As shown in fig. 12, the pharmacokinetics of the optimized 3D printed oral pharmaceutical dosage form were similar to the simulated theoretical pharmacokinetics of the oral pharmaceutical dosage form. PK curves for the IR reference drug dosage form (50mg) and the ER reference drug dosage form (100mg) were also plotted as references. The optimized 3D printed oral pharmaceutical dosage forms showed a greater AUC, higher C than the ER reference pharmaceutical dosage form at the same dose (100mg)_maxEarlier T_maxAnd the like C_maxThen slowly descending the platform; optimized 3D printed oral drug dosage form C_maxC lower than IR reference pharmaceutical dosage form_max。

Accordingly, as described hereinThe approach can provide a customized, easily adjusted and optimized 3D printed oral drug dosage form with a target PK profile, no significant fluctuation in plasma levels of the drug, faster drug effective plasma concentrations, longer and more stable duration of effective drug plasma concentrations,this will reduce side effects due to peak plasma levels of the drug when taken at high doses and provide an easier administration regimen, e.g. once daily.

Example 6

The BCS class I drug (model drug) is incorporated into the drug-containing portion of an oral pharmaceutical dosage form, which comprises an IR portion and an ER portion disposed side-by-side and separated by a shell that leaves the upper surfaces of the IR portion and the ER portion exposed to fluid for simultaneous release. Fig. 13A shows an exploded view of an oral drug dosage form 1400, which includes: the ER portion comprising model drug 1405, the IR portion comprising model drug 1410, and shell 1415.

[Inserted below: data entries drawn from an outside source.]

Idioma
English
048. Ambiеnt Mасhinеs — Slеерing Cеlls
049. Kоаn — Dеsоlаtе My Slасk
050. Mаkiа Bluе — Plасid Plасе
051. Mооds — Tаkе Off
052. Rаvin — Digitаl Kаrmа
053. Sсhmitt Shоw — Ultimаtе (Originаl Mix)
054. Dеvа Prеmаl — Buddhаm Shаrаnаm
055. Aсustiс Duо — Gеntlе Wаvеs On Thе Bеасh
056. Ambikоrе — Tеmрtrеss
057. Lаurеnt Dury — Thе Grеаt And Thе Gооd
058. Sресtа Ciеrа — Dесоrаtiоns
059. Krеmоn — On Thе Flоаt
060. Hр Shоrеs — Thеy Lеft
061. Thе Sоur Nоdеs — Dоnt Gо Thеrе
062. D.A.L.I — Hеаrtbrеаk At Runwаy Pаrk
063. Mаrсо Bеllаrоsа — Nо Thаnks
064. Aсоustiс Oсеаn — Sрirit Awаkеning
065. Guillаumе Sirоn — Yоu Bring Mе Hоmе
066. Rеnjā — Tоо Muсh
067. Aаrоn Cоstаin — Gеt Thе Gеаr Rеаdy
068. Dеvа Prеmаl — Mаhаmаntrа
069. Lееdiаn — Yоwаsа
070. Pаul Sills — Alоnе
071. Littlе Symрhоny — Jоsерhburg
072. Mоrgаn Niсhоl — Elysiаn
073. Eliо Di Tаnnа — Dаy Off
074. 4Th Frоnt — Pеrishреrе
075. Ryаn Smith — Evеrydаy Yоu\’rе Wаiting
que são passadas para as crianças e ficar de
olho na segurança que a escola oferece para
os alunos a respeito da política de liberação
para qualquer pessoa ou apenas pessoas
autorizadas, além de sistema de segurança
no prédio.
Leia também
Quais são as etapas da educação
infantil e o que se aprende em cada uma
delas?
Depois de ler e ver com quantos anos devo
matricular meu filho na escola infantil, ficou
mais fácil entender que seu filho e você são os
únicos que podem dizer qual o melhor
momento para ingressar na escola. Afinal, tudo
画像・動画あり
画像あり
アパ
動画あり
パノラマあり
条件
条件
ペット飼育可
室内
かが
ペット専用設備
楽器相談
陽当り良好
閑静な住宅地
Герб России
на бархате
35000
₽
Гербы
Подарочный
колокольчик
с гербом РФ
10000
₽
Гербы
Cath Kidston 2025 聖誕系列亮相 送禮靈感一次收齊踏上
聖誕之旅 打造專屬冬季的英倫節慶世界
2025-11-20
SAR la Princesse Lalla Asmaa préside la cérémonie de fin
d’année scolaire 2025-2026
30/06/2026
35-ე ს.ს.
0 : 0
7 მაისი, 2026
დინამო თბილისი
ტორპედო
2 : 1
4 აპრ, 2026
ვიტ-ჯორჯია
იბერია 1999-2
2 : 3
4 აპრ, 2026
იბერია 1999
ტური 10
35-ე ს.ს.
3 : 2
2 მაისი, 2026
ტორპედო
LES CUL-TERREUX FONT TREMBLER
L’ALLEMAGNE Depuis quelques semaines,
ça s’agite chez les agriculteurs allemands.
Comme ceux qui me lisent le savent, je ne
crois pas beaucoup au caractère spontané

IR precursor dosage forms and ER precursor dosage forms were produced using a proprietary FDM pharmaceutical 3D printer using designed oral pharmaceutical dosage forms. In vivo pharmacokinetic studies were performed in male beagle dogs on a low fat diet to measure the PK profile of the precursor dosage forms. After oral administration of the 3D printed IR precursor dosage form, the 3D printed ER precursor dosage form or the reference drug dosage form, blood samples were collected from the jugular vein at predetermined times and plasma concentrations LC-MS/MS analysis of the model drug was determined by the following method. Fig. 13B shows plasma concentrations following administration of 3D printed IR precursor dosage forms and 3D printed ER precursor dosage forms.

Using as described hereinIn this way, the theoretical pharmacokinetics of oral pharmaceutical dosage forms with different IR: ER drug ratios were simulated (fig. 13C). Oral drug dosage forms having an IR to ER drug ratio of 1:1 were selected to obtain a composite target pharmacokinetic profile and the corresponding oral drug dosage forms were 3D printed.

In vivo pharmacokinetic studies were performed in fasted male beagle dogs to measure PK profiles of 3D-printed oral drug dosage forms. Following oral administration of the 3D printed oral drug dosage form, blood samples were collected from the jugular vein at predetermined times and plasma concentrations of the drug were determined by LC-MS/MS analysis. As shown in fig. 13D, the PK profile for the oral drug dosage form printed in 3D depicts a modified release profile with a rapid initial peak followed by a smooth decline in plasma concentration, similar to the simulated theoretical pharmacokinetic profile.